Cyriel (also spelled Cyrille) Geerinck (5 August 1889 – 19 October 1955) was a Flemish educator, poet, writer and stage director. He was active as a teacher in the Waasland. He studied pedagogy at the St. Joseph Minor Seminary in Sint-Niklaas. In 1909 he started working in the municipal primary school of Waasmunster, where he taught until the 1945-1946 school year.

==Biography==
===Early life===
He was active as a teacher in the Waasland. He was educated in pedagogy at the St. Joseph Minor Seminary in Sint-Niklaas. In 1909 he started working in the municipal primary school of Waasmunster. Here taught until the 1945-1946 school year.

Geerinck also taught in French to both school children and adults. He was also active for many years as an inspiration and director of the theater companies Onder ons and Rust Roest. He sat for more than 30 years as an active board member in the party committee of Waasmunster and he was the guiding force behind the so-called Roosenbergfeesten of the Roosenberg Abbey. He was also active in municipal politics for the CVP. Although not officially elected to office, he was present at many city councils.

===Activity as a poet===
As a poet, he wrote several collections of poetry, both in Dutch and in French. His most famous poem is L'Etang Bleu, published in 1938 by Ed. Vermaut. It was warmly received in Belgium but also in France, and frequently reprinted. Because of his literary affinity with the French language, Geerinck's work as a man of letters is influenced by the French literature of the 19th century. Geerinck's style of poetry is characterized by many elements and aspects from both Symbolism and Realism. He was a great admirer of the Flemish French-speaking poet Emile Verhaeren.
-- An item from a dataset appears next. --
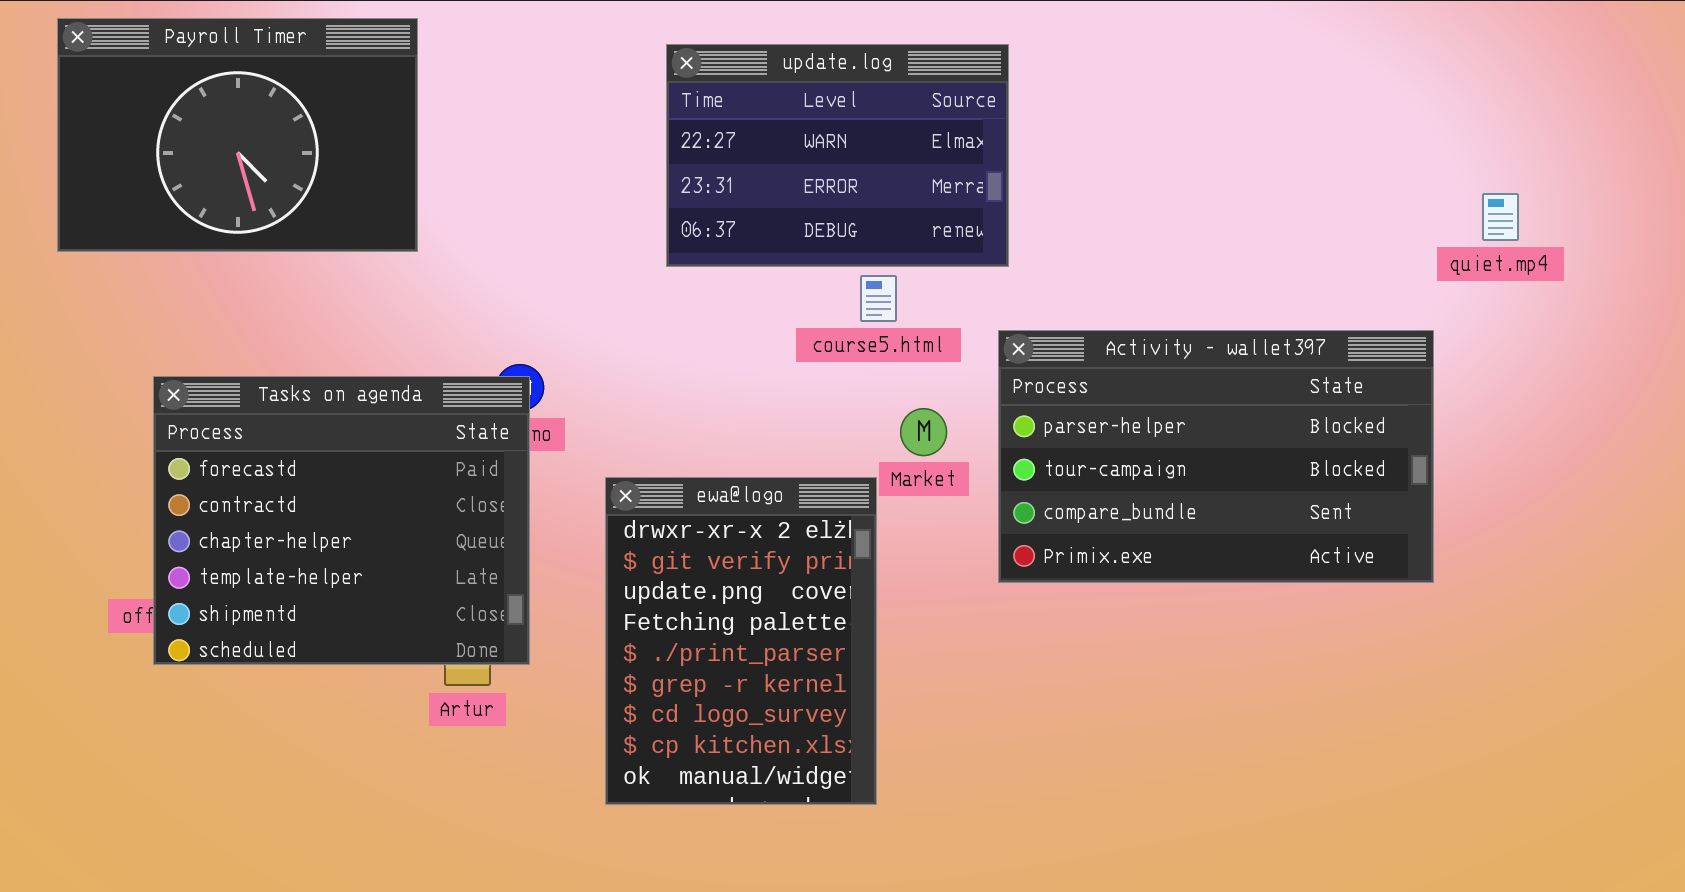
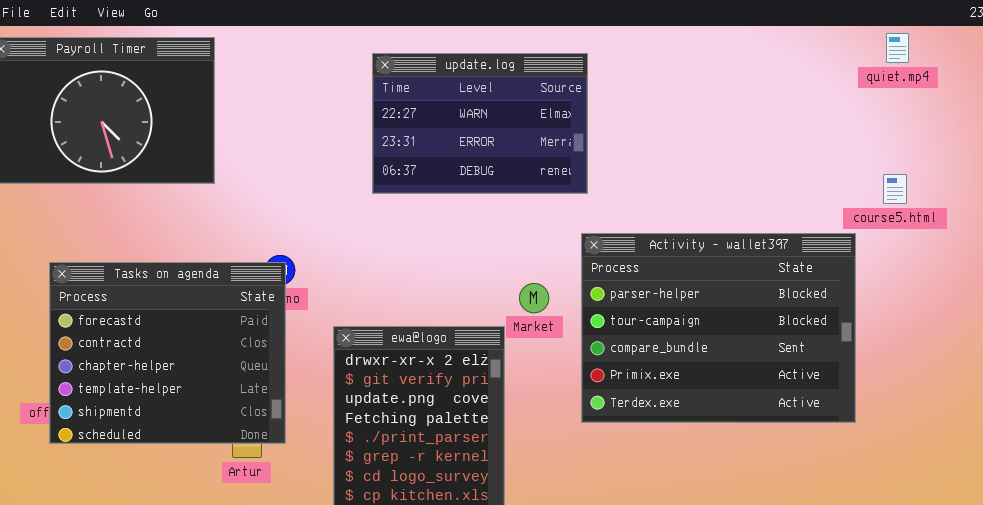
quiet.mp4: [1482,193,1519,241] -> [886,33,909,63], moved
course5.html: [860,275,897,322] -> [883,174,907,204], moved
Activity - wallet397: [998,330,1434,583] -> [581,233,856,423], resized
The works of Verhaeren would be a lasting stimulus throughout Cyriel's literary career.

In addition, strong influences from spiritualism can be observed in his work. He was a convinced Catholic and Fleming.

===Death===
He was hit by a vehicle near Sinaai while riding his bicycle, and taken to the hospital of Sint-Niklaas with a fractured skull. He died there in a comatose state on 19 October 1955. The funeral took place on 22 October. Former students and prominent figures formed a guard of honor to pay a final greeting to Geerinck. He was buried in the Waasmunster cemetery.